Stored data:
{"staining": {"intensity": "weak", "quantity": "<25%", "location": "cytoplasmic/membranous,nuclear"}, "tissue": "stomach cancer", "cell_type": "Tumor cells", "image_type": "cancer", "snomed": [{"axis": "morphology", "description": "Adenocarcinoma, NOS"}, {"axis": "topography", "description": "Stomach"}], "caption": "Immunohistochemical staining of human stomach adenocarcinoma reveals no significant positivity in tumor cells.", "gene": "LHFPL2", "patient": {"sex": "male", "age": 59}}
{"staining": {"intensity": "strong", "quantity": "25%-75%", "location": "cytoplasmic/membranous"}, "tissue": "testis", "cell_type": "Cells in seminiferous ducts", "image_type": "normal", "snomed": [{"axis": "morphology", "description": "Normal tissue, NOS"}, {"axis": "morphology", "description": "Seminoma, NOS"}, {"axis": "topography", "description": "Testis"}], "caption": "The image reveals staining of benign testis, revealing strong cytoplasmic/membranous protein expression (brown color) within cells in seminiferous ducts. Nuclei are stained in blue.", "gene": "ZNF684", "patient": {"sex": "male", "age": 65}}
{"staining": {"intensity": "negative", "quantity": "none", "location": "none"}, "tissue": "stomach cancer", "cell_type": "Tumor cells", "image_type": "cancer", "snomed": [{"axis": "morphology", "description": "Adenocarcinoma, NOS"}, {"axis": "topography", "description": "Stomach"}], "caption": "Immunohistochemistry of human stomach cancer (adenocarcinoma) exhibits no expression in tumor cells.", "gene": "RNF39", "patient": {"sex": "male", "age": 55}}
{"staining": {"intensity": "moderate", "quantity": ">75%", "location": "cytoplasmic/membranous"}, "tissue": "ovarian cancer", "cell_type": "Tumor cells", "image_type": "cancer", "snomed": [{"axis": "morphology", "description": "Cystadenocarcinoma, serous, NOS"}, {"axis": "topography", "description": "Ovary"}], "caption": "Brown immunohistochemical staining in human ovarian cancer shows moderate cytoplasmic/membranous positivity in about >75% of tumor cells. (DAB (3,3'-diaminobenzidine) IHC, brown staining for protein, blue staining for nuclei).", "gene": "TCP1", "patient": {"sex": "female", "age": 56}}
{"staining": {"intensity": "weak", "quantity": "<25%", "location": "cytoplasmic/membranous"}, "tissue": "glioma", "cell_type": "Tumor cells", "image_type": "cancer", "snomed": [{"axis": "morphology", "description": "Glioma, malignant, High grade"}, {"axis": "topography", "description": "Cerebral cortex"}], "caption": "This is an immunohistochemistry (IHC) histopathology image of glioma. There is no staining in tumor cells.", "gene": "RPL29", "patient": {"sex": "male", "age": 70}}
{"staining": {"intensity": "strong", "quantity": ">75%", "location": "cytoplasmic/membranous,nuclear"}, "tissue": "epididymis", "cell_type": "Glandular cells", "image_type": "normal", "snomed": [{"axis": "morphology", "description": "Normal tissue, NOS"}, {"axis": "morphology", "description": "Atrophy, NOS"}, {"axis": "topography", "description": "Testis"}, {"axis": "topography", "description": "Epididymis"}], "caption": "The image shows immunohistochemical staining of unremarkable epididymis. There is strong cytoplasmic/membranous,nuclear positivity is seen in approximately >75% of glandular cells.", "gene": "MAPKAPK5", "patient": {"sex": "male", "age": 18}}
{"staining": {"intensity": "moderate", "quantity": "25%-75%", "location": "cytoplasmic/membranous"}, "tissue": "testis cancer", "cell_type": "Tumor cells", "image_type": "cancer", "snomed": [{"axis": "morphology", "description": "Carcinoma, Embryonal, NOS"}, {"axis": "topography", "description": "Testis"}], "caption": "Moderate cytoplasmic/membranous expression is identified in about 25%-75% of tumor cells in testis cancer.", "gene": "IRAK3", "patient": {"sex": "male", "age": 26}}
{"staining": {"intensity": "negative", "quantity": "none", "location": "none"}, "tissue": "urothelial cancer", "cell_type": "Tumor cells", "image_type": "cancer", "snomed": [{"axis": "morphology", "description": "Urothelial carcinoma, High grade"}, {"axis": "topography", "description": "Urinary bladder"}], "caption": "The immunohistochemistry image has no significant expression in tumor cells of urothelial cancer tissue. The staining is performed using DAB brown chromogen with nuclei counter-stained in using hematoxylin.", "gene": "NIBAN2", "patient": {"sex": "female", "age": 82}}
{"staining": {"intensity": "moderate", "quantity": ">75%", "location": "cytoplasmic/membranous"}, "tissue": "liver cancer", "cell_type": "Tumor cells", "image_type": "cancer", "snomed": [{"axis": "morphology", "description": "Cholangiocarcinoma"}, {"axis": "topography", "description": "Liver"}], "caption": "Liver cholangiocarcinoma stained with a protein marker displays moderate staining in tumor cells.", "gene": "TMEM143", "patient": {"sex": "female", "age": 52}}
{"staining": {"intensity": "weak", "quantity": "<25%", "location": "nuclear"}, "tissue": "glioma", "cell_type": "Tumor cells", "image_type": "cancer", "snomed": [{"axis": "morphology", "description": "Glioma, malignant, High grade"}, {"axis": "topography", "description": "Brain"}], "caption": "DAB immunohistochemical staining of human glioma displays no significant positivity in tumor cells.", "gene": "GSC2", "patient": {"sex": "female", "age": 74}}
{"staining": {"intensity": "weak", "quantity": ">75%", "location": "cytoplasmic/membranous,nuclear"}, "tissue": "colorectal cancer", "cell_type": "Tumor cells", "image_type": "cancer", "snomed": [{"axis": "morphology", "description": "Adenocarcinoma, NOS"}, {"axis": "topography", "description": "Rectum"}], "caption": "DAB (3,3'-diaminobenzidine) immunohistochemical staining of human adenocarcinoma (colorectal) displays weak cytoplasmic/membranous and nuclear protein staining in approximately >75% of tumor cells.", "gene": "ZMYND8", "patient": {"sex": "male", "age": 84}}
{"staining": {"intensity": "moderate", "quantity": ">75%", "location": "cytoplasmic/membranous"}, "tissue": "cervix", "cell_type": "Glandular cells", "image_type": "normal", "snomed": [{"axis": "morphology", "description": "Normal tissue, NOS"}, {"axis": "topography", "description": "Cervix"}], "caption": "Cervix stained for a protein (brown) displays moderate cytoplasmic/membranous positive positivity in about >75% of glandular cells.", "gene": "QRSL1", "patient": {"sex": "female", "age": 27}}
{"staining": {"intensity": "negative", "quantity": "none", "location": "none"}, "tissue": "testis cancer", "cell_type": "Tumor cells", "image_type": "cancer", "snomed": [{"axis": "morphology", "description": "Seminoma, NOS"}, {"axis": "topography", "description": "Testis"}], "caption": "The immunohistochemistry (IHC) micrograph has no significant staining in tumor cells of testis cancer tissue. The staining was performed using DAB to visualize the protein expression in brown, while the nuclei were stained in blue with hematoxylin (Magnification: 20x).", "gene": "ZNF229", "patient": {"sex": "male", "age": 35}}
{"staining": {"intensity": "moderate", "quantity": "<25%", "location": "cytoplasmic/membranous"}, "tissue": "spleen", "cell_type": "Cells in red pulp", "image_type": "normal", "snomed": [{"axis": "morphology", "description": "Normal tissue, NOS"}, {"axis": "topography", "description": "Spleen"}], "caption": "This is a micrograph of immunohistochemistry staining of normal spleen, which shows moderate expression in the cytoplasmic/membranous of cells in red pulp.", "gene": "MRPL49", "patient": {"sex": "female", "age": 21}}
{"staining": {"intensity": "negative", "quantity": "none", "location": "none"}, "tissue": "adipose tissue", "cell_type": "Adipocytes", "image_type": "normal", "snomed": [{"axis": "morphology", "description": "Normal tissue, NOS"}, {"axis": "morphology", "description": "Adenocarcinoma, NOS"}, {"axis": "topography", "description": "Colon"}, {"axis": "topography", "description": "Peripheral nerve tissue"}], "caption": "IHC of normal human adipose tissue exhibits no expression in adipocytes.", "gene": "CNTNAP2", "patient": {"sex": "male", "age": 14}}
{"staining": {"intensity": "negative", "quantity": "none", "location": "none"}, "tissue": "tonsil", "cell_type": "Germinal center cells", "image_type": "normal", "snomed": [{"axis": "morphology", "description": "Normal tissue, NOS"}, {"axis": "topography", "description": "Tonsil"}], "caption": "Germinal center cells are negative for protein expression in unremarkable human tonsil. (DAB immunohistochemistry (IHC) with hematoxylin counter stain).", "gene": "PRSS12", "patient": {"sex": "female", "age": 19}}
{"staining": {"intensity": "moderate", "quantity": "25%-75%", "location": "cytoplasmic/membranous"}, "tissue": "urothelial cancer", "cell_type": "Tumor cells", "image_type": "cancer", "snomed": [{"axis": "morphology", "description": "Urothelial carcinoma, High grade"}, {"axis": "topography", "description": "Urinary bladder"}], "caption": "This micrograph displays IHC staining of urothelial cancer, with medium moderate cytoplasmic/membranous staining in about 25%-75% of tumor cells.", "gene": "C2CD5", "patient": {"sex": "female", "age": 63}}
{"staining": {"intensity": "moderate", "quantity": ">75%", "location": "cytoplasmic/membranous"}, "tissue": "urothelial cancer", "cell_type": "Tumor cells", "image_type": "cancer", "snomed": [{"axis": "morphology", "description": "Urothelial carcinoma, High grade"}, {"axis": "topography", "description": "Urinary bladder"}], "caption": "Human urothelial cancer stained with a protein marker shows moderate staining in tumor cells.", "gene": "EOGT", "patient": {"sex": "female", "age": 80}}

[What is being asked]:
Wherever the line holding "(3,3'-diaminobenzidine) immunohistochemical staining" falls in the entries above, copy exactly from it through the line holding "immunohistochemistry (IHC) micrograph", inclusive, and add nothing.

[Response area]:
{"staining": {"intensity": "weak", "quantity": ">75%", "location": "cytoplasmic/membranous,nuclear"}, "tissue": "colorectal cancer", "cell_type": "Tumor cells", "image_type": "cancer", "snomed": [{"axis": "morphology", "description": "Adenocarcinoma, NOS"}, {"axis": "topography", "description": "Rectum"}], "caption": "DAB (3,3'-diaminobenzidine) immunohistochemical staining of human adenocarcinoma (colorectal) displays weak cytoplasmic/membranous and nuclear protein staining in approximately >75% of tumor cells.", "gene": "ZMYND8", "patient": {"sex": "male", "age": 84}}
{"staining": {"intensity": "moderate", "quantity": ">75%", "location": "cytoplasmic/membranous"}, "tissue": "cervix", "cell_type": "Glandular cells", "image_type": "normal", "snomed": [{"axis": "morphology", "description": "Normal tissue, NOS"}, {"axis": "topography", "description": "Cervix"}], "caption": "Cervix stained for a protein (brown) displays moderate cytoplasmic/membranous positive positivity in about >75% of glandular cells.", "gene": "QRSL1", "patient": {"sex": "female", "age": 27}}
{"staining": {"intensity": "negative", "quantity": "none", "location": "none"}, "tissue": "testis cancer", "cell_type": "Tumor cells", "image_type": "cancer", "snomed": [{"axis": "morphology", "description": "Seminoma, NOS"}, {"axis": "topography", "description": "Testis"}], "caption": "The immunohistochemistry (IHC) micrograph has no significant staining in tumor cells of testis cancer tissue. The staining was performed using DAB to visualize the protein expression in brown, while the nuclei were stained in blue with hematoxylin (Magnification: 20x).", "gene": "ZNF229", "patient": {"sex": "male", "age": 35}}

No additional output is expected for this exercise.